• [Work instruction 1]:
Render this sentence from the thread on counterpoint in heavy metal into Spanish: "Counterpoint, in its loosest definition, is two or more independent musical lines playing against each other."
• [Work instruction 2]:
From the entries, extract the lines running from the one that holds "<iframe height='1020' title='Microsoft" through the end of the entries, both ends included.

• [Text]:
------------------------------------------------
# Examples of Counter Point in heavy metal?



## Rogueleader (Oct 1, 2009)

I'm a music student in college and in my theory classes we are starting to do an analysis of contrapunctal music. Which leads me to the question... What are some (Strict or less strict) uses of counterpoint in heavy metal?

Sorry if there's been a thread like this already but I couldn't find it with search.


----------



## Stealthdjentstic (Oct 1, 2009)

Anata is really well known for this

http://en.wikipedia.org/wiki/Anata


----------



## Rogueleader (Oct 1, 2009)

Stealthtastic said:


> Anata is really well known for this
> 
> Anata - Wikipedia, the free encyclopedia




The beginning of that was really clear. One of my main questions is: Is soloing over a riff/progression whatever commonly considered contrpunctal if it abides by the rules?


----------



## Stealthdjentstic (Oct 1, 2009)

I have no idea, I don't even know what counterpoint is really


----------



## Rogueleader (Oct 1, 2009)

Stealthtastic said:


> I have no idea, I don't even know what counterpoint is really



I don't really either. I was hoping (an I'm sure they do) that someone here has a rock solid understanding of the concept. For example is the start of Could This Be Magic? by van halen counterpoint? I've thought of a couple other example but it would be nice if someone could verify if I am OK in my conceptual understanding or completely off base.


----------



## Mr. S (Oct 1, 2009)

Emperor use it alot in their later albums, IX Equilibrium and Promethieus in particular. though 'curse you all men' is a good example:


----------



## All_¥our_Bass (Oct 1, 2009)

Basically you have two or more different melodies going at the same and usually when one is moving upward the other will move downward.

Soloing over stuff technically fulfills this (different instruments doing different things at the same time) but a better example would be two different guitar riffs that are distinct but harmonize well, being played at the same time.


----------



## TruthDose (Oct 1, 2009)

Also, just about anything from Spawn of Possession

Just Listen to the melodies.




this one is much easier to focus on..


----------



## Mr. Big Noodles (Oct 1, 2009)

Counterpoint, in its loosest definition, is two or more independent musical lines playing against each other. Melody and accompaniment could be considered counterpoint, though this is not what we typically think of as contrapuntal. Of course, one doesn't hear so much imitation and fugal devices in music anymore, particularly in the offshoots of blues rock, but counterpoint is still there. There is only one song that I can think of that overtly uses a contrapuntal technique. Check this out:



Forgetting the orchestral introduction (which has a few problems), there is some interesting counterpoint when the main part of the song comes in. At 0:44, listen to the guitar. Two separate melodies are created in the guitar part by way of contrary motion between the guitar melody and the "pedal" beneath it.
------------------------------------------------
• [Provided records]:

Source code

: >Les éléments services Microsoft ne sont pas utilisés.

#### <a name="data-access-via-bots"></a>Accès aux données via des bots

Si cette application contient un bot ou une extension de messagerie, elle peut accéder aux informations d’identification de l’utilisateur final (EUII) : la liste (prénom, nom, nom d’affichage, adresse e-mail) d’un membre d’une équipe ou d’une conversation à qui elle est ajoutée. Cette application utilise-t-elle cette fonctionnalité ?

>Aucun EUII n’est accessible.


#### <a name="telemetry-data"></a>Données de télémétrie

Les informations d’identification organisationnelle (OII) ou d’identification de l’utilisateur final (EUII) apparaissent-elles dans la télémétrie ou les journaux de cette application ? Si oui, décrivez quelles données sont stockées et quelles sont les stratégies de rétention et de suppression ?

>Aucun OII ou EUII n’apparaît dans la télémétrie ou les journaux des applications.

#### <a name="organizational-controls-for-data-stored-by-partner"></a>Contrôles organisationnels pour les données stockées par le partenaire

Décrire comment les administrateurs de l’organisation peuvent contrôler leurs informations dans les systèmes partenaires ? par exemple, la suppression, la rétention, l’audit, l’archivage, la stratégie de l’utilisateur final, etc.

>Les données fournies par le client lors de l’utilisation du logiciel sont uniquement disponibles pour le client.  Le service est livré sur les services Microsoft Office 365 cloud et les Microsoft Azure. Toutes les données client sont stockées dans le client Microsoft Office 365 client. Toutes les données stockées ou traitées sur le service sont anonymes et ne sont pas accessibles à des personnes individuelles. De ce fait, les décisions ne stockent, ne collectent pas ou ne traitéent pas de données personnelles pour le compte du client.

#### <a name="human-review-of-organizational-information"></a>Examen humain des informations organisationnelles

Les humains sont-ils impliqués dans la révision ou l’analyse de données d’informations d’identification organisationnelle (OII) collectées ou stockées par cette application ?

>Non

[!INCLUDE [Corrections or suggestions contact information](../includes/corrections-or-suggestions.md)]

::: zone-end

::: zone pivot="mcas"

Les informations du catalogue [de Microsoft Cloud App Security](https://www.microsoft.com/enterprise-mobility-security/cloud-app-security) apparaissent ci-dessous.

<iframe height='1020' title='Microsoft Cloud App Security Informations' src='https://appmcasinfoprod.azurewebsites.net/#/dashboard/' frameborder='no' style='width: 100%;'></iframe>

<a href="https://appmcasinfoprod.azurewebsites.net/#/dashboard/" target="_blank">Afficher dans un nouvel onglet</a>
------------------------------------------------
• [Response box 1]:
El contrapunto, en su definición más amplia, consiste en dos o más líneas musicales independientes que suenan una contra otra.

• [Response box 2]:
<iframe height='1020' title='Microsoft Cloud App Security Informations' src='https://appmcasinfoprod.azurewebsites.net/#/dashboard/' frameborder='no' style='width: 100%;'></iframe>

<a href="https://appmcasinfoprod.azurewebsites.net/#/dashboard/" target="_blank">Afficher dans un nouvel onglet</a>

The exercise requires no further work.